## [THE TASK]
For the records below, report how many lines include "building", with no accompanying text.

======== RECORDED INFORMATION ========

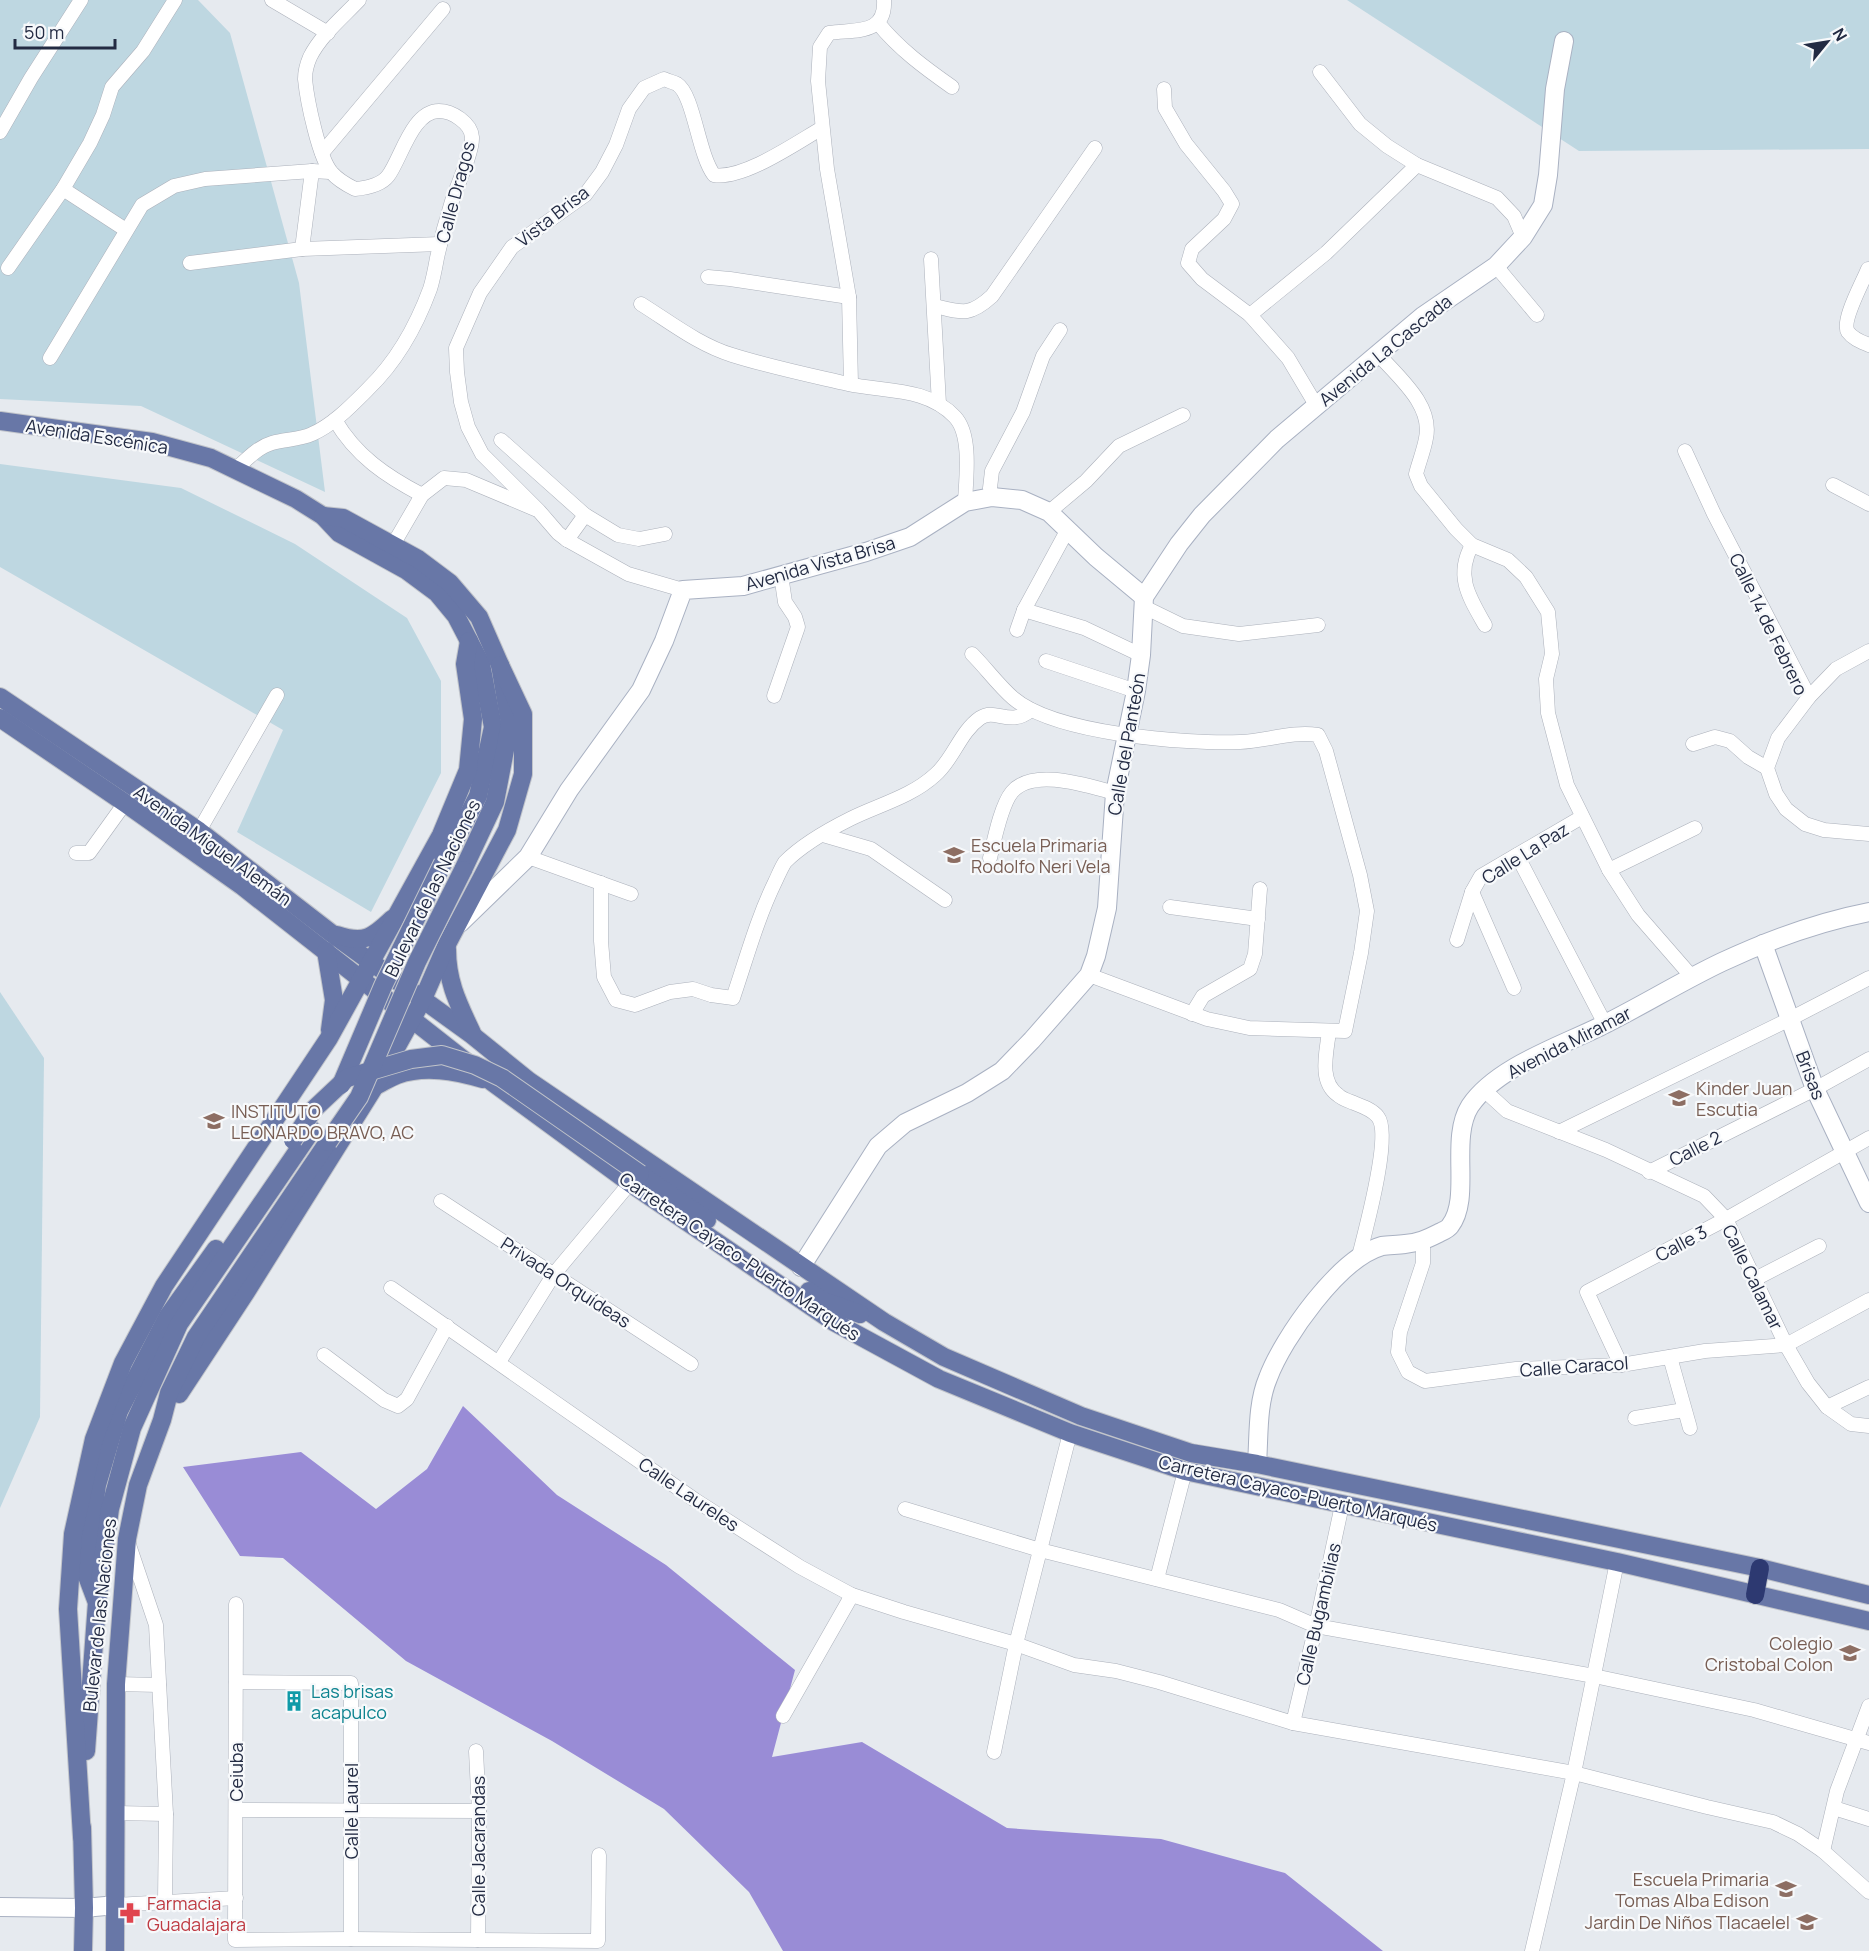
<svg xmlns="http://www.w3.org/2000/svg" width="1869" height="1951" viewBox="0 0 1869 1951" font-family="Manrope,sans-serif">
<style>
.green{fill:#bed7e1}
.water{fill:#998cd6}
.lines{fill:none;stroke-linecap:round;stroke-linejoin:round}
.street-casing{stroke:#acb1bb;stroke-width:15}
.secondary-casing{stroke:#a9b1c2;stroke-width:20}
.primary-casing{stroke:#c1c4ca;stroke-width:20}
.highway-casing{stroke:#c1c4ca;stroke-width:20}
.street{stroke:#fff;stroke-width:14}
.secondary{stroke:#fff;stroke-width:18}
.primary{stroke:#6877a7;stroke-width:18}
.highway{stroke:#2d3971;stroke-width:18}
.primary-bridge-casing{stroke:#c1c4ca;stroke-width:20;stroke-linecap:butt}
.primary-bridge{stroke:#6877a7;stroke-width:18}
.labels{text-anchor:middle;dominant-baseline:central;stroke-width:4.5;stroke-linejoin:round;paint-order:stroke}
.street-label{font-size:18px;fill:#232b43;stroke:#f7f9fb}
.education-label{font-size:18px;fill:#785e54;stroke:#f7f9fb;text-anchor:start}
.culture-label{font-size:18px;fill:#0d838f;stroke:#f7f9fb;text-anchor:start}
.health-label{font-size:18px;fill:#be3a42;stroke:#f7f9fb;text-anchor:start}
</style>
<rect width="100%" height="100%" fill="#e6eaef"/>
<!-- green -->
<g class="green">
<path d="M0,0H198L230,33L299,283L325,492L141,406L0,399Z"/>
<path d="M1347,0H1869V149L1579,151Z"/>
<path d="M0,464L181,488L295,544L407,618L441,681V773L371,912L237,832L283,730L0,567Z"/>
<path d="M0,992L44,1058L40,1417L0,1508Z"/>
</g>
<!-- water -->
<path class="water" d="M463,1406L557,1495L666,1565L795,1670L772,1757L862,1742L1007,1828L1161,1839L1285,1873L1383,1951H783L749,1892L664,1809L552,1741L406,1661L283,1558L240,1556L183,1467L301,1452L376,1509L427,1469Z"/>
<g class="lines">
<!-- street casing -->
<g class="street-casing">
<g id="street">
<path d="M272,0L328,33"/>
<path d="M878,23C899,49 925,68 952,87"/>
<path d="M1320,72L1360,124L1387,146L1417,165L1497,198L1514,216L1523,237"/>
<path d="M1164,89L1165,108L1186,144L1224,191L1232,204L1224,219L1192,249L1188,263L1202,279L1250,315L1288,358L1316,405"/>
<path d="M0,132L31,78L81,0"/>
<path d="M322,153L443,9"/>
<path d="M63,189L126,230"/>
<path d="M302,249L312,171"/>
<path d="M931,259L939,404"/>
<path d="M190,263L302,249L440,244"/>
<path d="M1496,266L1537,315"/>
<path d="M8,268L63,189L90,143L103,115L112,87L143,51L175,0"/>
<path d="M1868,269C1863,282 1841,321 1848,332C1853,339 1862,342 1869,345"/>
<path d="M708,277L730,279L849,297"/>
<path d="M641,304C670,322 699,345 732,355C770,367 809,375 848,384C885,392 927,387 955,417C972,435 966,479 965,502"/>
<path d="M935,306C963,313 970,316 992,296L1095,148"/>
<path d="M1250,315L1326,253L1417,165"/>
<path d="M1379,355C1398,377 1433,405 1426,438C1424,450 1419,462 1416,474L1421,486L1456,529L1472,545L1508,560L1526,577L1548,612L1552,654L1546,679L1548,713L1567,785L1609,870L1638,915L1692,977"/>
<path d="M50,358L142,205L174,186L205,179L312,171L330,172"/>
<path d="M851,384L849,297L827,169L818,81L820,47L829,33C854,29 886,36 884,0"/>
<path d="M335,420C356,456 386,476 422,495"/>
<path d="M501,440L585,515L618,535L639,539L665,534"/>
<path d="M1685,451L1714,514L1809,697"/>
<path d="M236,469C247,459 258,447 272,443C286,439 299,440 312,434C333,425 352,405 368,389C397,361 416,327 430,289C433,280 435,269 437,258C441,239 446,220 452,201C457,186 473,151 472,137C471,123 452,111 439,111C412,111 401,159 388,176C381,185 366,188 355,189C347,185 338,180 332,173C319,159 307,100 305,79C305,71 307,64 310,57C321,35 343,17 359,0"/>
<path d="M1833,485L1869,504"/>
<path d="M992,497L990,488L992,471L1023,412L1043,356L1060,330"/>
<path d="M1049,512L1086,481L1119,446L1183,415"/>
<path d="M567,540L585,515"/>
<path d="M1472,545C1455,576 1469,597 1485,625"/>
<path d="M395,547L397,538L422,495L444,478L466,480L535,509"/>
<path d="M683,590L628,574L567,540L558,533L539,511L482,454L468,427L461,402L457,372L456,348L480,293L512,247L585,195L602,172L616,145L629,109L644,88L664,79C668,81 673,82 677,84C694,95 698,154 714,175C743,180 796,143 822,128"/>
<path d="M1144,607L1183,626L1239,634L1318,625"/>
<path d="M1024,610L1084,628L1141,655"/>
<path d="M1017,630L1024,610L1068,529"/>
<path d="M1869,651L1836,669L1809,697L1778,738L1767,768L1776,794L1786,809L1805,824L1824,830L1869,834"/>
<path d="M972,654C986,668 998,685 1013,698C1055,734 1185,744 1240,742C1266,741 1292,731 1318,735L1326,751L1360,875L1367,911L1361,953L1345,1031L1249,1028L1207,1019L1089,975"/>
<path d="M1046,661L1136,691"/>
<path d="M774,696L798,627L795,617L785,602L781,575"/>
<path d="M1693,744L1715,737L1730,741L1748,757L1767,768"/>
<path d="M199,831L277,695"/>
<path d="M823,835L871,849L945,900"/>
<path d="M76,853H89L125,803"/>
<path d="M1517,855L1605,1024"/>
<path d="M528,857L631,894"/>
<path d="M990,858C994,841 1001,805 1012,792C1033,767 1088,786 1115,793"/>
<path d="M1609,870L1695,828"/>
<path d="M601,883V941L604,977L616,1000L635,1005L670,992L693,989L711,995L733,998C746,960 757,919 775,882C778,876 781,868 785,862C802,845 828,830 850,819C878,805 911,797 935,775C953,760 960,732 980,718C996,707 1009,728 1031,710"/>
<path d="M1472,892L1514,988"/>
<path d="M1170,907L1258,919"/>
<path d="M1457,940L1472,892L1481,876L1582,817"/>
<path d="M1192,1014L1203,996L1250,969L1255,954L1260,889"/>
<path d="M1329,1031C1327,1051 1318,1081 1338,1095C1342,1099 1349,1101 1354,1103C1362,1106 1373,1110 1378,1117C1392,1135 1365,1232 1359,1256"/>
<path d="M1484,1090L1507,1111L1606,1150L1704,1196L1726,1219L1786,1345L1808,1383L1827,1407L1851,1424L1869,1426"/>
<path d="M1559,1132L1790,1019L1869,978"/>
<path d="M1649,1172L1815,1089L1869,1059"/>
<path d="M441,1201L691,1364"/>
<path d="M1423,1241V1263L1400,1332L1398,1352L1408,1372L1425,1381L1516,1369L1621,1365L1705,1351L1786,1345L1869,1300"/>
<path d="M1755,1279L1819,1246"/>
<path d="M391,1288L695,1500L800,1567L852,1595L904,1612L1016,1644L1074,1665L1116,1671L1159,1682L1293,1723L1574,1773L1707,1807L1773,1822L1798,1834L1823,1851L1869,1892"/>
<path d="M324,1355L384,1400L398,1406L407,1399L447,1326"/>
<path d="M1670,1357L1690,1428"/>
<path d="M499,1362L554,1274L630,1183"/>
<path d="M1621,1365L1587,1292L1726,1219L1869,1138"/>
<path d="M1827,1407L1869,1387"/>
<path d="M1635,1418L1684,1410"/>
<path d="M905,1509L1040,1550L1279,1610L1316,1626L1594,1676L1754,1710L1869,1743"/>
<path d="M129,1545L156,1625L166,1814L165,1901"/>
<path d="M1157,1579L1185,1471"/>
<path d="M236,1604L235,1940L351,1939L598,1941L599,1855"/>
<path d="M236,1682L351,1683V1939"/>
<path d="M116,1684L159,1685"/>
<path d="M783,1716L852,1595"/>
<path d="M1293,1723L1316,1626L1342,1505"/>
<path d="M476,1751L479,1811L478,1940"/>
<path d="M994,1752L1016,1644L1070,1433"/>
<path d="M1834,1808L1869,1819"/>
<path d="M236,1810L479,1811"/>
<path d="M115,1813L166,1814"/>
<path d="M1823,1851L1837,1791L1869,1706"/>
<path d="M116,1905L236,1898"/>
<path d="M1532,1951L1574,1773L1617,1562"/>
</g>
</g>
<!-- secondary casing -->
<g class="secondary-casing">
<g id="secondary">
<path d="M460,923L528,857L569,790L641,690L664,641L683,590L743,586L866,552L910,537L965,502L992,497L1022,500L1049,512L1096,557L1144,597"/>
<path d="M1763,944L1815,1089L1869,1203"/>
<path d="M801,1267L878,1146L905,1123L967,1093L1002,1071L1032,1040L1089,975L1096,956L1107,908L1115,793L1136,691L1141,655L1144,597L1179,544L1202,515L1277,439L1423,316L1496,266L1523,237L1543,205L1548,175L1555,89L1564,41"/>
<path d="M1257,1464C1259,1436 1257,1404 1268,1378C1283,1338 1339,1258 1382,1246C1389,1245 1397,1245 1405,1244C1418,1243 1427,1239 1439,1233C1443,1231 1448,1229 1450,1226C1472,1198 1449,1139 1470,1106C1497,1066 1564,1045 1605,1024C1645,1004 1682,981 1722,962C1769,940 1818,922 1869,912"/>
<path d="M0,1907L84,1908L116,1905"/>
</g>
</g>
<!-- primary casing -->
<g class="primary-casing">
<g id="primary">
<path d="M0,421L152,442L211,458L296,499L323,516L339,533L406,570L437,593L456,616L481,664L493,727L478,796L443,863"/>
<path d="M323,516L343,518L418,559L450,583L479,617L500,665L510,724L495,802L463,870"/>
<path d="M0,697L199,831L331,933L472,1035L529,1081L884,1322L944,1357L1081,1416L1191,1453L1257,1464L1760,1568L1869,1595"/>
<path d="M0,718L125,803L242,886L492,1082L630,1183L834,1322L939,1379L1070,1433L1185,1471L1617,1562L1869,1621"/>
<path d="M337,935C364,944 372,938 392,919"/>
<path d="M447,949C447,982 458,1003 472,1033"/>
<path d="M326,951L334,1000L330,1030"/>
<path d="M375,1086C382,1083 389,1078 397,1075C425,1065 455,1071 483,1079"/>
<path d="M640,1174L707,1220"/>
<path d="M809,1291L824,1301L860,1314"/>
<path d="M179,1394L246,1292L375,1086L423,999L447,944L507,830L523,774V714L500,665"/>
<path d="M96,1600L85,1571L97,1485L119,1411L168,1316L216,1249"/>
<path d="M86,1751L97,1602L110,1509L132,1428L179,1324L312,1130"/>
<path d="M82,1827L84,1908L83,1951"/>
<path d="M82,1837L68,1609L73,1534L94,1439L123,1363L164,1286L329,1038L441,835L468,770L473,719L465,664L469,641"/>
<path d="M115,1951L116,1684L127,1539L138,1485L162,1420L169,1393L196,1337L328,1142"/>
</g>
</g>
<!-- highway casing -->
<g class="highway-casing">
<path id="highway" d="M1755,1595L1760,1568"/>
</g>
<!-- street -->
<use href="#street" class="street"/>
<!-- secondary -->
<use href="#secondary" class="secondary"/>
<!-- primary -->
<use href="#primary" class="primary"/>
<!-- highway -->
<use href="#highway" class="highway"/>
<!-- primary-bridge casing -->
<g class="primary-bridge-casing">
<g id="primary-bridge">
<path d="M341,1085L383,986L443,863"/>
<path d="M293,1140L314,1109L347,1078L411,1059L442,1055L475,1065L502,1078L640,1174"/>
<path d="M328,1142L359,1097L417,962L463,870"/>
</g>
</g>
<!-- primary-bridge -->
<use href="#primary-bridge" class="primary-bridge"/>
</g>
<!-- icons -->
<defs>
<g id="school-bare" transform="scale(1.62)"><path d="M0-5L7-2L0 1L-7-2ZM-4 1L0 2.5L4 1V4Q0 6-4 4Z" fill="#8d6e63" stroke="#f7f9fb" stroke-width="2.5" paint-order="stroke"/></g>
<g id="building-bare" transform="scale(1.62)"><path d="M-4-6H4V6H1V3H-1V6H-4ZM-2.5-4.3h1.7v1.8h-1.7ZM.8-4.3h1.7v1.8H.8ZM-2.5-1h1.7V.8h-1.7ZM.8-1h1.7V.8H.8Z" fill="#0f9aa8" stroke="#f7f9fb" stroke-width="2.5" paint-order="stroke"/></g>
<g id="pharmacy-bare" transform="scale(1.62)"><path d="M-2-6h4v4h4v4h-4v4h-4v-4h-4v-4h4Z" fill="#e0444e" stroke="#f7f9fb" stroke-width="2.5" paint-order="stroke"/></g>
</defs>
<g fill-rule="evenodd">
<use href="#school-bare" x="954" y="855"/>
<use href="#school-bare" x="1679" y="1098"/>
<use href="#school-bare" x="214" y="1121"/>
<use href="#school-bare" x="1850" y="1653"/>
<use href="#building-bare" x="294" y="1701"/>
<use href="#school-bare" x="1786" y="1889"/>
<use href="#pharmacy-bare" x="130" y="1913"/>
<use href="#school-bare" x="1807" y="1922"/>
</g>
<g class="labels">
<!-- street labels -->
<g class="street-label">
<text transform="translate(455 192) rotate(-75)">Calle Dragos</text>
<text transform="translate(552 216) rotate(-38)">Vista Brisa</text>
<text transform="translate(1385 350) rotate(-39)">Avenida La Cascada</text>
<text transform="translate(97 436) rotate(9)">Avenida Escénica</text>
<text transform="translate(820 563) rotate(-16)">Avenida Vista Brisa</text>
<text transform="translate(1769 624) rotate(64)">Calle 14 de Febrero</text>
<text transform="translate(1126 744) rotate(-80)">Calle del Panteón</text>
<text transform="translate(213 845) rotate(36)">Avenida Miguel Alemán</text>
<text transform="translate(1525 853) rotate(-32)">Calle La Paz</text>
<text transform="translate(432 888) rotate(-64)">Bulevar de las Naciones</text>
<text transform="translate(1569 1042) rotate(-27)">Avenida Miramar</text>
<text transform="translate(1811 1075) rotate(69)">Brisas</text>
<text transform="translate(1695 1148) rotate(-27)">Calle 2</text>
<text transform="translate(1681 1243) rotate(-28)">Calle 3</text>
<text transform="translate(740 1256) rotate(34)">Carretera Cayaco-Puerto Marqués</text>
<text transform="translate(1753 1277) rotate(64)">Calle Calamar</text>
<text transform="translate(566 1282) rotate(33)">Privada Orquídeas</text>
<text transform="translate(1574 1366) rotate(-4)">Calle Caracol</text>
<text transform="translate(1298 1493) rotate(13)">Carretera Cayaco-Puerto Marqués</text>
<text transform="translate(689 1494) rotate(34)">Calle Laureles</text>
<text transform="translate(1318 1614) rotate(-77)">Calle Bugambilias</text>
<text transform="translate(99 1615) rotate(-84)">Bulevar de las Naciones</text>
<text transform="translate(236 1772) rotate(-90)">Ceiuba</text>
<text transform="translate(351 1811) rotate(-90)">Calle Laurel</text>
<text transform="translate(478 1846) rotate(-90)">Calle Jacarandas</text>
</g>
<!-- education labels -->
<g class="education-label">
<text x="971" y="845">Escuela Primaria<tspan x="971" dy="21">Rodolfo Neri Vela</tspan></text>
<text x="1696" y="1088">Kinder Juan<tspan x="1696" dy="21">Escutia</tspan></text>
<text x="231" y="1111">INSTITUTO<tspan x="231" dy="21">LEONARDO BRAVO, AC</tspan></text>
<text x="1833" y="1643" text-anchor="end">Colegio<tspan x="1833" dy="21">Cristobal Colon</tspan></text>
<text x="1769" y="1879" text-anchor="end">Escuela Primaria<tspan x="1769" dy="21">Tomas Alba Edison</tspan></text>
<text x="1790" y="1922" text-anchor="end">Jardin De Niños Tlacaelel</text>
</g>
<!-- culture labels -->
<g class="culture-label">
<text x="311" y="1691">Las brisas<tspan x="311" dy="21">acapulco</tspan></text>
</g>
<!-- health labels -->
<g class="health-label">
<text x="147" y="1903">Farmacia<tspan x="147" dy="21">Guadalajara</tspan></text>
</g>
</g>
<!-- north arrow -->
<g transform="translate(1827 42) rotate(60)" stroke="#f7f9fb" stroke-width="4.5" paint-order="stroke">
<path d="M0-4.5L10 22L0 15L-10 22Z" fill="#232b43"/>
<text y="-9" font-size="16" font-weight="bold" text-anchor="middle" fill="#232b43">N</text>
</g>
<!-- scale -->
<path d="M15 39v9h100v-9" fill="none" stroke="#232b43" stroke-width="3"/>
<text x="24" y="39" font-size="18" fill="#232b43" stroke="#f7f9fb" stroke-width="4.5" paint-order="stroke">50 m</text>
</svg>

========

## [RESPONSE FOR THIS EXERCISE]
2